> [WHAT YOU SHOULD DO]
Take each line of the entries below that contains "Ischemic" and copy it.

(Records contained in a dataset)
____________________

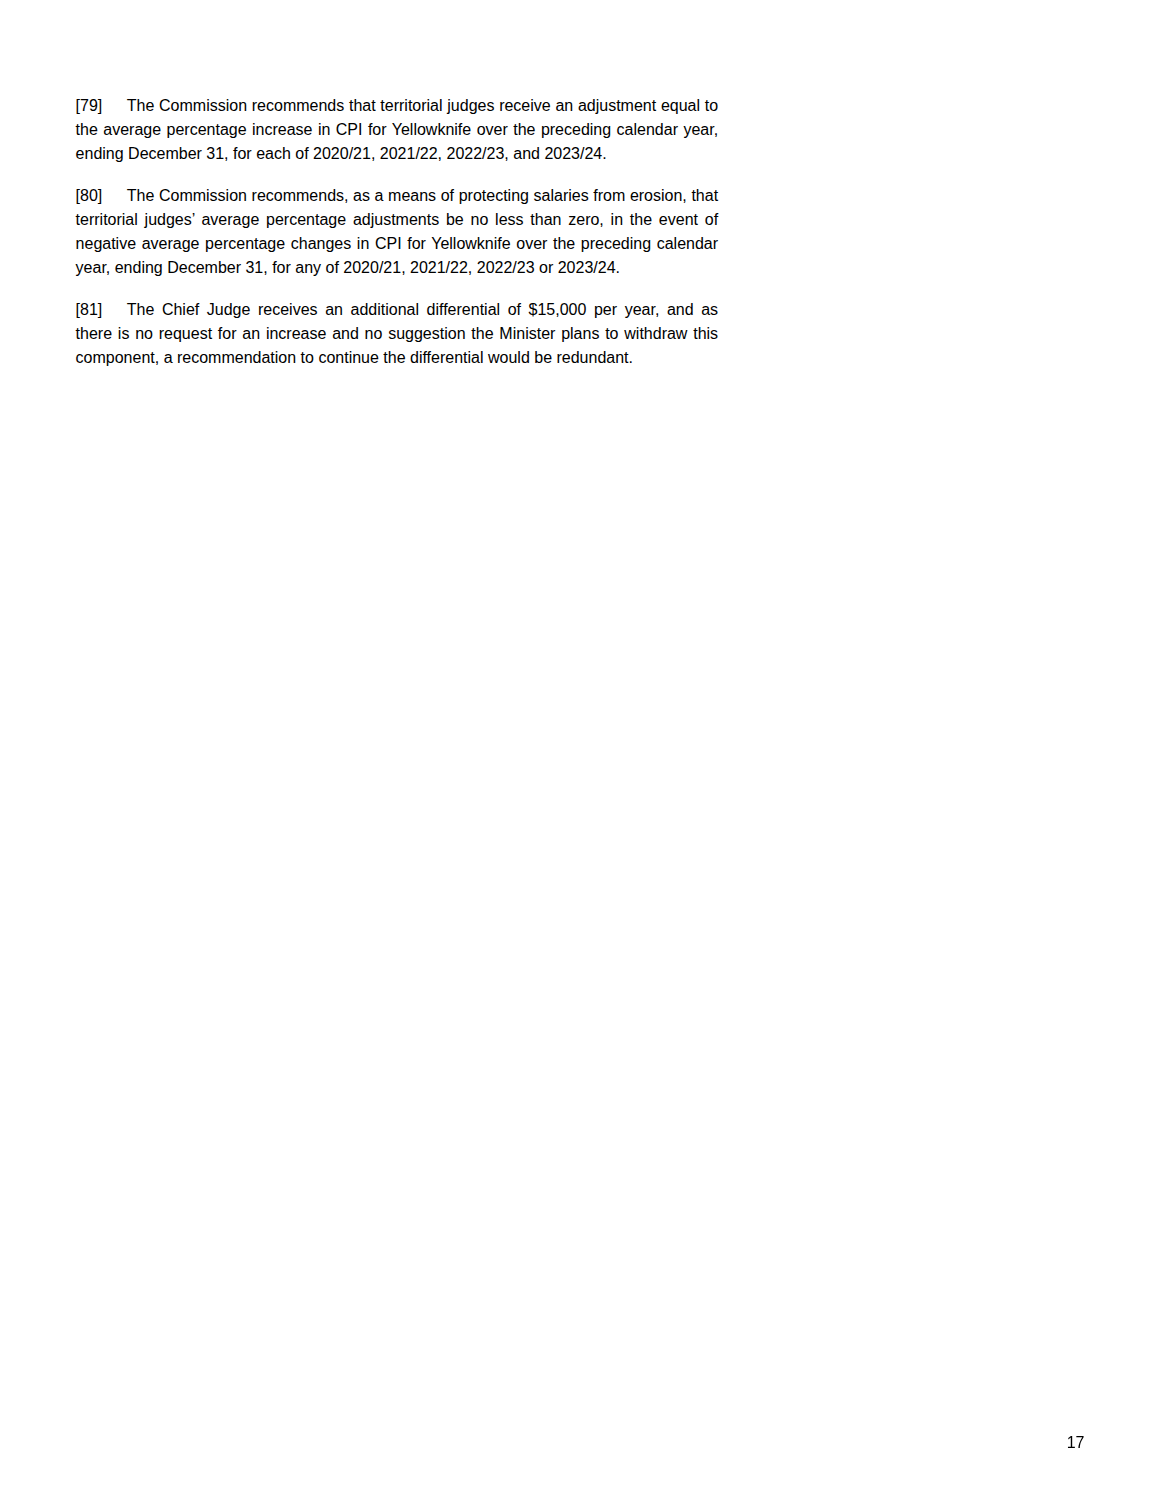[79] The Commission recommends that territorial judges receive an adjustment equal to the average percentage increase in CPI for Yellowknife over the preceding calendar year, ending December 31, for each of 2020/21, 2021/22, 2022/23, and 2023/24.
[80] The Commission recommends, as a means of protecting salaries from erosion, that territorial judges’ average percentage adjustments be no less than zero, in the event of negative average percentage changes in CPI for Yellowknife over the preceding calendar year, ending December 31, for any of 2020/21, 2021/22, 2022/23 or 2023/24.
[81] The Chief Judge receives an additional differential of $15,000 per year, and as there is no request for an increase and no suggestion the Minister plans to withdraw this component, a recommendation to continue the differential would be redundant.
17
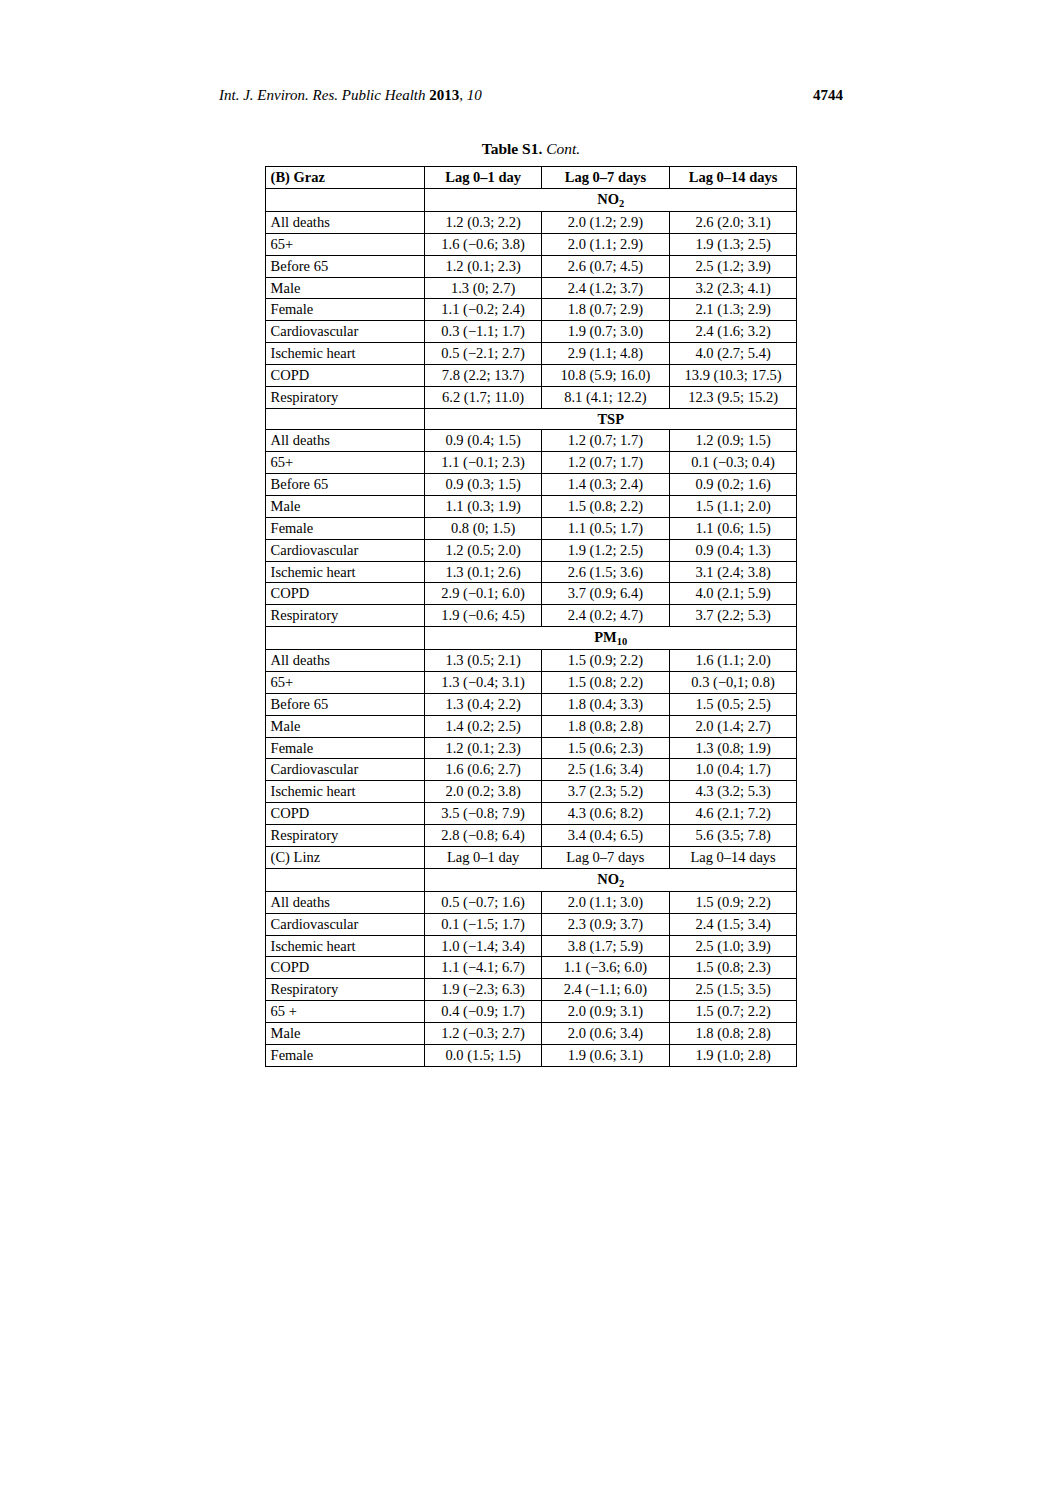Int. J. Environ. Res. Public Health 2013, 10
4744
Table S1. Cont.
| (B) Graz | Lag 0–1 day | Lag 0–7 days | Lag 0–14 days |
| --- | --- | --- | --- |
| | NO 2 |
| All deaths | 1.2 (0.3; 2.2) | 2.0 (1.2; 2.9) | 2.6 (2.0; 3.1) |
| 65+ | 1.6 (−0.6; 3.8) | 2.0 (1.1; 2.9) | 1.9 (1.3; 2.5) |
| Before 65 | 1.2 (0.1; 2.3) | 2.6 (0.7; 4.5) | 2.5 (1.2; 3.9) |
| Male | 1.3 (0; 2.7) | 2.4 (1.2; 3.7) | 3.2 (2.3; 4.1) |
| Female | 1.1 (−0.2; 2.4) | 1.8 (0.7; 2.9) | 2.1 (1.3; 2.9) |
| Cardiovascular | 0.3 (−1.1; 1.7) | 1.9 (0.7; 3.0) | 2.4 (1.6; 3.2) |
| Ischemic heart | 0.5 (−2.1; 2.7) | 2.9 (1.1; 4.8) | 4.0 (2.7; 5.4) |
| COPD | 7.8 (2.2; 13.7) | 10.8 (5.9; 16.0) | 13.9 (10.3; 17.5) |
| Respiratory | 6.2 (1.7; 11.0) | 8.1 (4.1; 12.2) | 12.3 (9.5; 15.2) |
| | TSP |
| All deaths | 0.9 (0.4; 1.5) | 1.2 (0.7; 1.7) | 1.2 (0.9; 1.5) |
| 65+ | 1.1 (−0.1; 2.3) | 1.2 (0.7; 1.7) | 0.1 (−0.3; 0.4) |
| Before 65 | 0.9 (0.3; 1.5) | 1.4 (0.3; 2.4) | 0.9 (0.2; 1.6) |
| Male | 1.1 (0.3; 1.9) | 1.5 (0.8; 2.2) | 1.5 (1.1; 2.0) |
| Female | 0.8 (0; 1.5) | 1.1 (0.5; 1.7) | 1.1 (0.6; 1.5) |
| Cardiovascular | 1.2 (0.5; 2.0) | 1.9 (1.2; 2.5) | 0.9 (0.4; 1.3) |
| Ischemic heart | 1.3 (0.1; 2.6) | 2.6 (1.5; 3.6) | 3.1 (2.4; 3.8) |
| COPD | 2.9 (−0.1; 6.0) | 3.7 (0.9; 6.4) | 4.0 (2.1; 5.9) |
| Respiratory | 1.9 (−0.6; 4.5) | 2.4 (0.2; 4.7) | 3.7 (2.2; 5.3) |
| | PM 10 |
| All deaths | 1.3 (0.5; 2.1) | 1.5 (0.9; 2.2) | 1.6 (1.1; 2.0) |
| 65+ | 1.3 (−0.4; 3.1) | 1.5 (0.8; 2.2) | 0.3 (−0,1; 0.8) |
| Before 65 | 1.3 (0.4; 2.2) | 1.8 (0.4; 3.3) | 1.5 (0.5; 2.5) |
| Male | 1.4 (0.2; 2.5) | 1.8 (0.8; 2.8) | 2.0 (1.4; 2.7) |
| Female | 1.2 (0.1; 2.3) | 1.5 (0.6; 2.3) | 1.3 (0.8; 1.9) |
| Cardiovascular | 1.6 (0.6; 2.7) | 2.5 (1.6; 3.4) | 1.0 (0.4; 1.7) |
| Ischemic heart | 2.0 (0.2; 3.8) | 3.7 (2.3; 5.2) | 4.3 (3.2; 5.3) |
| COPD | 3.5 (−0.8; 7.9) | 4.3 (0.6; 8.2) | 4.6 (2.1; 7.2) |
| Respiratory | 2.8 (−0.8; 6.4) | 3.4 (0.4; 6.5) | 5.6 (3.5; 7.8) |
| (C) Linz | Lag 0–1 day | Lag 0–7 days | Lag 0–14 days |
| | NO 2 |
| All deaths | 0.5 (−0.7; 1.6) | 2.0 (1.1; 3.0) | 1.5 (0.9; 2.2) |
| Cardiovascular | 0.1 (−1.5; 1.7) | 2.3 (0.9; 3.7) | 2.4 (1.5; 3.4) |
| Ischemic heart | 1.0 (−1.4; 3.4) | 3.8 (1.7; 5.9) | 2.5 (1.0; 3.9) |
| COPD | 1.1 (−4.1; 6.7) | 1.1 (−3.6; 6.0) | 1.5 (0.8; 2.3) |
| Respiratory | 1.9 (−2.3; 6.3) | 2.4 (−1.1; 6.0) | 2.5 (1.5; 3.5) |
| 65 + | 0.4 (−0.9; 1.7) | 2.0 (0.9; 3.1) | 1.5 (0.7; 2.2) |
| Male | 1.2 (−0.3; 2.7) | 2.0 (0.6; 3.4) | 1.8 (0.8; 2.8) |
| Female | 0.0 (1.5; 1.5) | 1.9 (0.6; 3.1) | 1.9 (1.0; 2.8) |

____________________

> [WRITTEN SOLUTION]
| Ischemic heart | 0.5 (−2.1; 2.7) | 2.9 (1.1; 4.8) | 4.0 (2.7; 5.4) |
| Ischemic heart | 1.3 (0.1; 2.6) | 2.6 (1.5; 3.6) | 3.1 (2.4; 3.8) |
| Ischemic heart | 2.0 (0.2; 3.8) | 3.7 (2.3; 5.2) | 4.3 (3.2; 5.3) |
| Ischemic heart | 1.0 (−1.4; 3.4) | 3.8 (1.7; 5.9) | 2.5 (1.0; 3.9) |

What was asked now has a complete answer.